Lip sync for a role at What If?'s auditions for 'The Legend of Georgia McBride'

You better work it

Posted by Sara Srochi on Wed, Jun 26, 2019 at 4:31 PM

PROVIDED
  • Provided
What If? Productions hosts an audition for a 2020 production, The Legend of Georgia McBride, but with a twist. This Sun. June 30 head to Queen Street Playhouse starting at 1 p.m. to try out for one of five acting gigs in the show.

This ain't your average audition. It's a lot more fun that that. Because you get to lip sync.

In case you don't know, The Legend of Georgia McBride is heavy on the music (although not a musical) and follows the story of Casey, an Elvis impersonator. Everything is going right for Casey until he loses his gig and finds out his wife, Jo, is pregnant. In order to make ends meet, Casey enters the world of drag and with the help of new friends and mentors, becomes a queen.

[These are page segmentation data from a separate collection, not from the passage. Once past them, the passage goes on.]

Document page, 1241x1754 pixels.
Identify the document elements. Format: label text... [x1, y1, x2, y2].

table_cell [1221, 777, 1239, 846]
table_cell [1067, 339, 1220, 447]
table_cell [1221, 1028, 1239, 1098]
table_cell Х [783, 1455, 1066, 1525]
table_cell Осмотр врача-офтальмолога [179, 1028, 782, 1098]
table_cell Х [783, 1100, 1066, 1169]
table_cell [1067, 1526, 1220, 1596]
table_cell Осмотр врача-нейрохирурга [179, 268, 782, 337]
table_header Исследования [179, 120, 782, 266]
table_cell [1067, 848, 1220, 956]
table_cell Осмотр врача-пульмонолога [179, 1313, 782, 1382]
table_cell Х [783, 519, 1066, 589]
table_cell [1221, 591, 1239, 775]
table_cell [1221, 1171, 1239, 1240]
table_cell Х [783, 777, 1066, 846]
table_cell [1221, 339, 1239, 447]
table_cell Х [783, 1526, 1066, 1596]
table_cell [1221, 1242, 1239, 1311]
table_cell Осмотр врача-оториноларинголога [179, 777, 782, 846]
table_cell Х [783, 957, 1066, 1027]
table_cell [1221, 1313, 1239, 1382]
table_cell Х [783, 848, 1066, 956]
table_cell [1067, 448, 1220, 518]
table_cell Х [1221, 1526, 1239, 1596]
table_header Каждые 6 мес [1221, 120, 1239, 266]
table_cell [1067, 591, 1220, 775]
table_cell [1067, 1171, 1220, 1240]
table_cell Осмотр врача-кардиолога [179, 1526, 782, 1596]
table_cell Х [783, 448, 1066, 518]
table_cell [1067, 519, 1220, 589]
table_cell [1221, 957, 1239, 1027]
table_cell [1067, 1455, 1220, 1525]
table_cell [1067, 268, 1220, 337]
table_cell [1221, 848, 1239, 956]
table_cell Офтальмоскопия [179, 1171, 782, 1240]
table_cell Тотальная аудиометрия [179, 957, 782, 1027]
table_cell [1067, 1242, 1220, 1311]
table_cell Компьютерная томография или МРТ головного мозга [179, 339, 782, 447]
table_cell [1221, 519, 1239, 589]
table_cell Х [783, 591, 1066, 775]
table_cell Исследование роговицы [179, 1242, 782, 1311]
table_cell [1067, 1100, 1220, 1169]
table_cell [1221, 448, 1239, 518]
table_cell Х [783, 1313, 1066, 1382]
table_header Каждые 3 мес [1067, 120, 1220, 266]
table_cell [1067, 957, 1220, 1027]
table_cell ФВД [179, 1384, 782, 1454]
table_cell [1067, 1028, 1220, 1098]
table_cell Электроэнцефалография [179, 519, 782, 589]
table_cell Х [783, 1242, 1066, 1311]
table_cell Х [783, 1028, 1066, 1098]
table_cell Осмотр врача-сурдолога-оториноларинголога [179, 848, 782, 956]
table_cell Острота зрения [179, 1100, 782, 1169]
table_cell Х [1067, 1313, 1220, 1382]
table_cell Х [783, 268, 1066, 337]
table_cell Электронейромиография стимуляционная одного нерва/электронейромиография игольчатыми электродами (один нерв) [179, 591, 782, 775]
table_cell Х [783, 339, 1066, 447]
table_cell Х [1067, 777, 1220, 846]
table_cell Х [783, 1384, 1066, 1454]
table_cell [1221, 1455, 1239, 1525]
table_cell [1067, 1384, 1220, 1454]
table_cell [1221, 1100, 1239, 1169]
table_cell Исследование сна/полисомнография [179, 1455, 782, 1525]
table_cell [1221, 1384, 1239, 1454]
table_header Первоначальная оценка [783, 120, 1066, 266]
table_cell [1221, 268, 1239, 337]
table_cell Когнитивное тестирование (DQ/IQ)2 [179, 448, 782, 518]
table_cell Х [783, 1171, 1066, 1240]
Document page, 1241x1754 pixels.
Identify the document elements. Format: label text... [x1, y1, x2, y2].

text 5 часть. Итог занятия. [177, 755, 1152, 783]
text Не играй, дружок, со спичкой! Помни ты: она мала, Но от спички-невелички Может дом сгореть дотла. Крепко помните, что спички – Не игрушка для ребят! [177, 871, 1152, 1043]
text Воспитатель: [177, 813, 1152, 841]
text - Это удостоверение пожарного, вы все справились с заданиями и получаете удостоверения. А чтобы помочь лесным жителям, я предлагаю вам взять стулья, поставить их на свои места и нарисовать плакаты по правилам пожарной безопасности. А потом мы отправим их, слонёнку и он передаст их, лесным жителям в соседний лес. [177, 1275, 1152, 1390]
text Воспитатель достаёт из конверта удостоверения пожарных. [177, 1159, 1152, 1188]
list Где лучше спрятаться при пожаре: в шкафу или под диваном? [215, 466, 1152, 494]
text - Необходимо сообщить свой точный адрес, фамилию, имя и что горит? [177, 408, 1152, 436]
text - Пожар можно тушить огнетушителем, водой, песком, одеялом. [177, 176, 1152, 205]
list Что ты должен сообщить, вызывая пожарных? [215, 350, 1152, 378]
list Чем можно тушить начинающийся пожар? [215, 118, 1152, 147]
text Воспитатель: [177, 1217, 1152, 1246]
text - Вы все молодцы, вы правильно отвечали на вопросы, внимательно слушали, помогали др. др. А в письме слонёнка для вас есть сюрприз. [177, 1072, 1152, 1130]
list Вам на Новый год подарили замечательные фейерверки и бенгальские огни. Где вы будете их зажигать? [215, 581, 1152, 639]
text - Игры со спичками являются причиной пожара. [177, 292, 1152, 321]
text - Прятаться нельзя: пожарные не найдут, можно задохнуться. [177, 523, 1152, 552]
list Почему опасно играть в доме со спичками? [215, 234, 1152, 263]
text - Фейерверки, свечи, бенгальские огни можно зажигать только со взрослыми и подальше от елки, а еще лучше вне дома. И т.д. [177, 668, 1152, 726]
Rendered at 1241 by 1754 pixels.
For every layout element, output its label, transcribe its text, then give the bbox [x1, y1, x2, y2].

Rather than singing on their own, the audition requires those trying out to do a lip-sync performance from one of five pre-picked songs.

The show will have a total of five actors, with some playing more than one role. These roles are gender open, too.

Actors are asked to lip-sync one of the five selected songs at the audition: "It’s Raining Men" by The Weather Girls, "Jolene" by Dolly Parton, "Naughty Girl" by Beyonce, "Express Yourself" by Madonna, and "Work Bitch" by Britney Spears.